Burrowed against him, Elizabeth goes still as stone.
"She made them every Christmas. The smell…" he trails off, watching the fire. "It reminds me of her."
Elizabeth doesn't respond for a long moment, and he swallows again, trying to clear the lump in his throat and ignore the faint ache blooming in his chest.
"They're really good," she says eventually.
He nods, his chin brushing the top of her head. "She knew what she was doing."

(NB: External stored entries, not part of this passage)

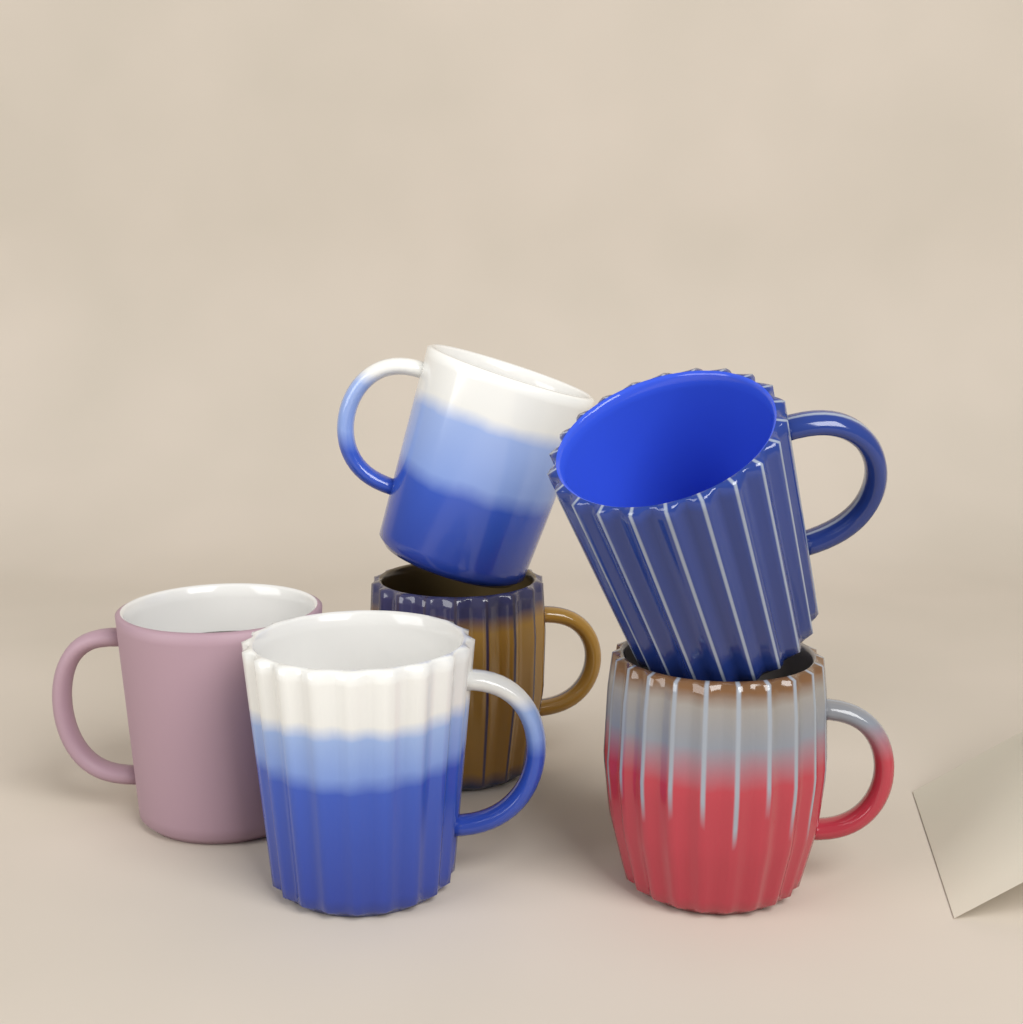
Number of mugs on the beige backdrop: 6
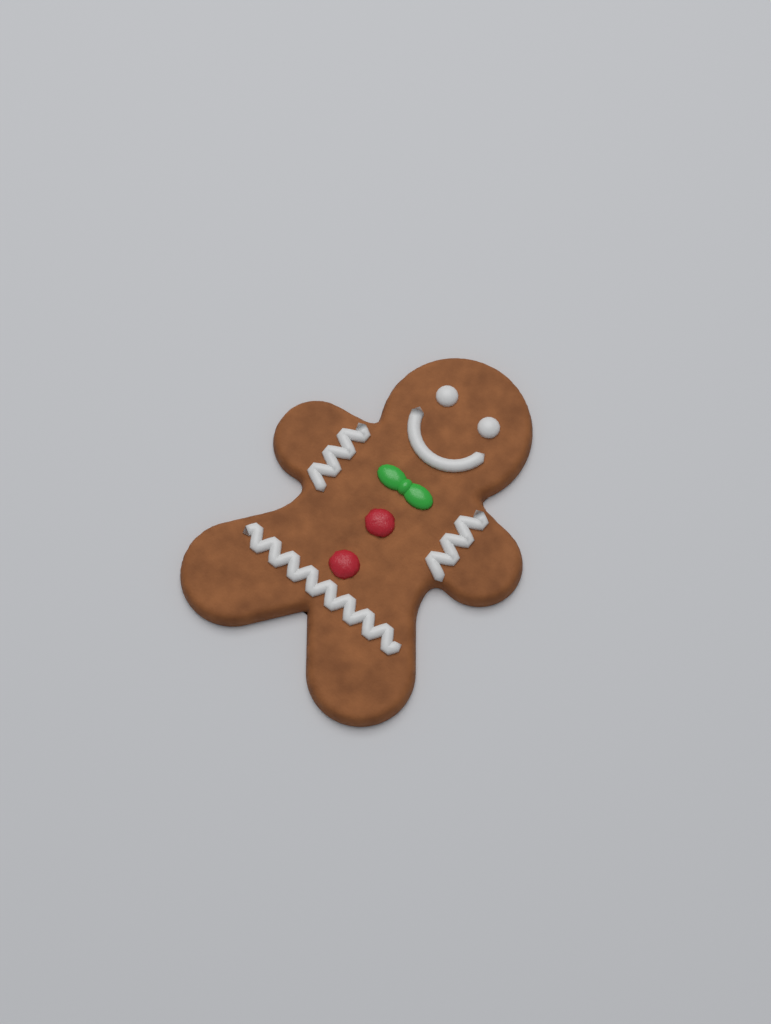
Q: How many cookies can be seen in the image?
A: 1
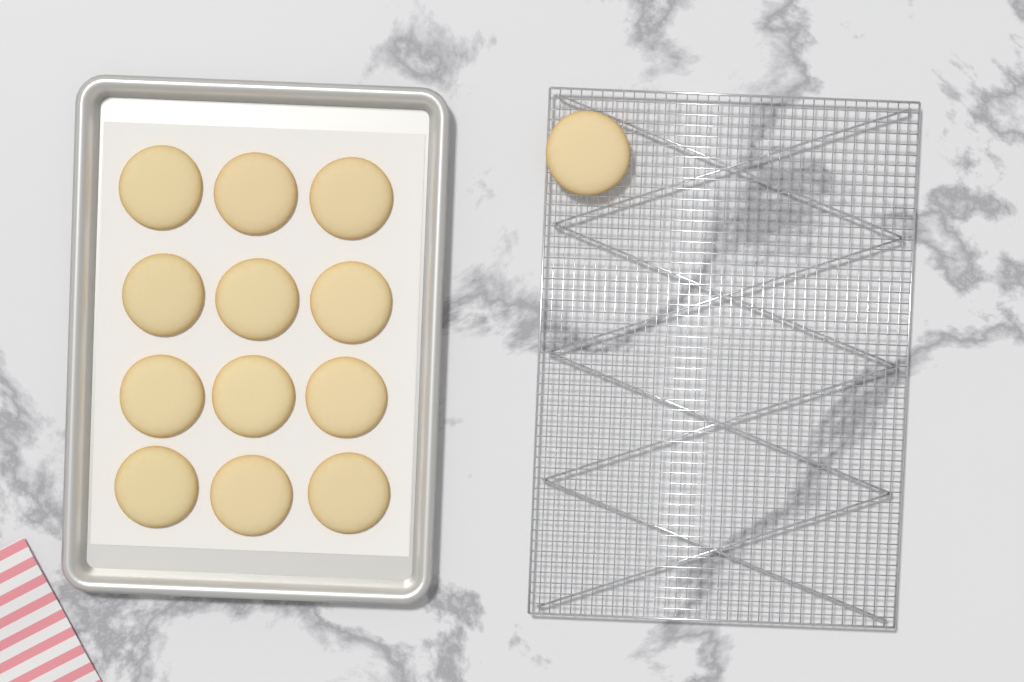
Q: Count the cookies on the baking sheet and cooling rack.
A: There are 13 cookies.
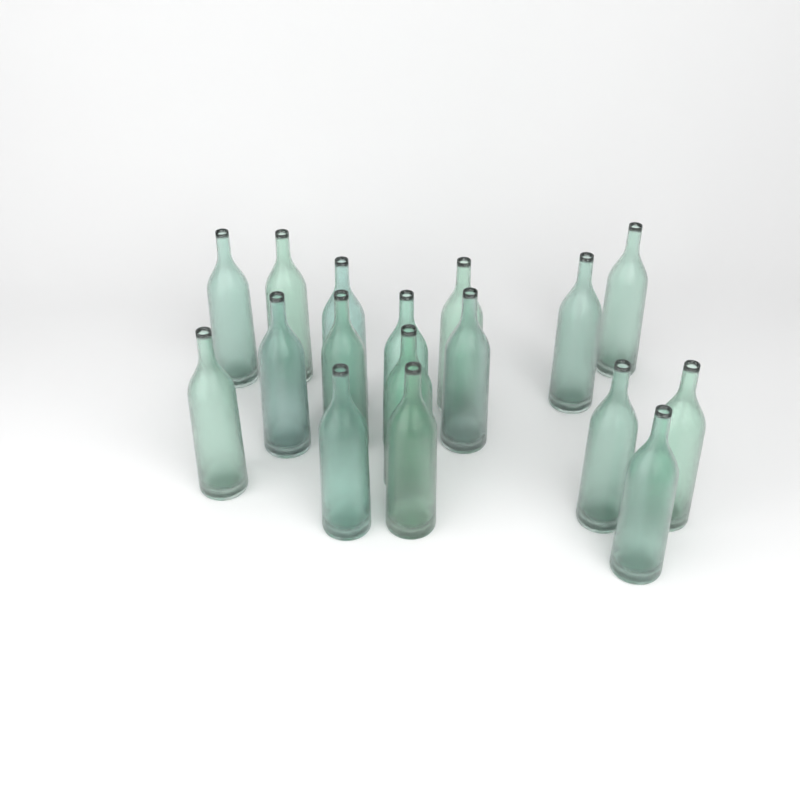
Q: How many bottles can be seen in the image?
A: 17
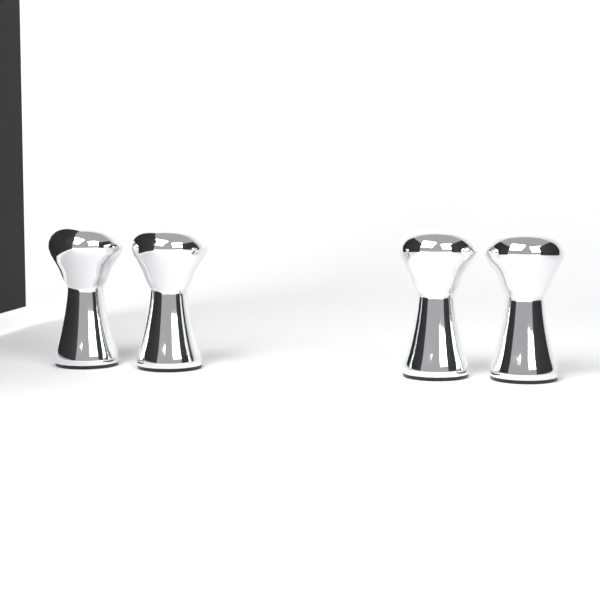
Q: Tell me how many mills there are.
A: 4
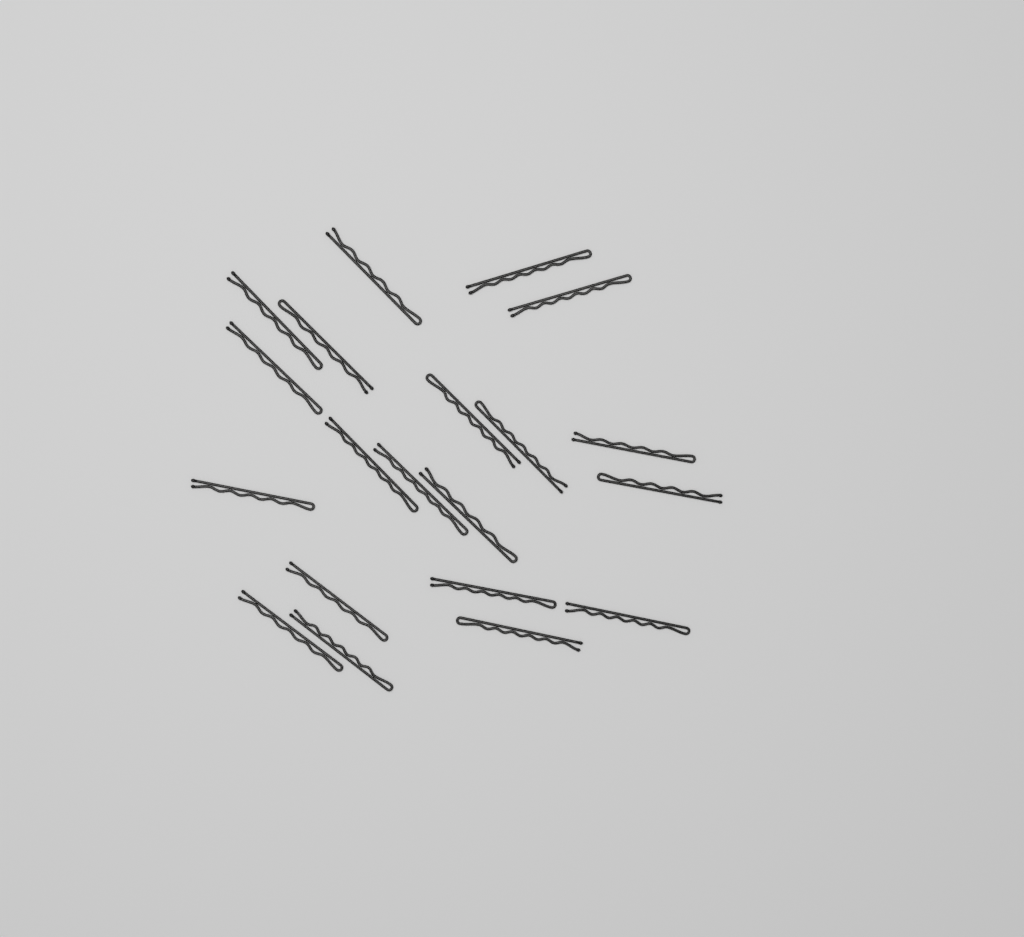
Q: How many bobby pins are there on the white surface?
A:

The song switches over again. It's still slow, and this time a piano accompanies the simple guitar melody. When the singer starts up, Rio realizes it's a take on Auld Lang Syne.
"My dad—" Elizabeth breaks off, clearing her throat before she tries again, the words tumbling out almost on top of each other. "At the end of the movie, when this song played—well. Not this song, but that version of it?"
Rio nods again, stroking a hand along her back.
"He used to stand up when the town started to sing and pull me up and then dance with me. Waltz me around the living room. Then when the credits play, and it speeds up, he'd do this sort of Charleston jazzy thing I think he made up, swinging me all over the place."
She pauses, and when she inhales, he can hear it's thick and a little wet. "It used to make me and my mom laugh so hard."
Out of the speakers, the guy is back, crooning about a cup of kindness.
Rio gently slides out from underneath her, ignoring her tiny protest, and stands, holding out a hand.
She pushes up, blinking at him like she doesn't get it. He doesn't say anything, just raises his eyebrows, and he sees it, the way her lips part and the shaky breath she takes as it clicks. Then she's pushing herself up and taking his hand, her small fingers wrapping around his. He pulls her to him, wrapping an arm around her waist, his hand on the small of her back, and she leans into him, molding herself to him like they're puzzle pieces slotting together.
He starts to sway them in a circle, and the woman's voice joins the man's. The two of them sing about finding and holding the things they've sought, and Elizabeth's hand comes to rest on his chest, her fingers lightly tracing the scar beneath his shirt.
The heat of the fire's fogging up the windows, just a bit, and between that, the warmth, the music, the smells of Buelita's cooking still lingering in the air, and the woman in his arms, it feels like he's slipped into a memory during the making of it.
Small miracles, Rio thinks. He doesn't feel the ache in his chest, his shoulder so much anymore.
And as he holds her closer, Elizabeth's head settles onto his shoulder, and they sway together, the snow gently falling outside.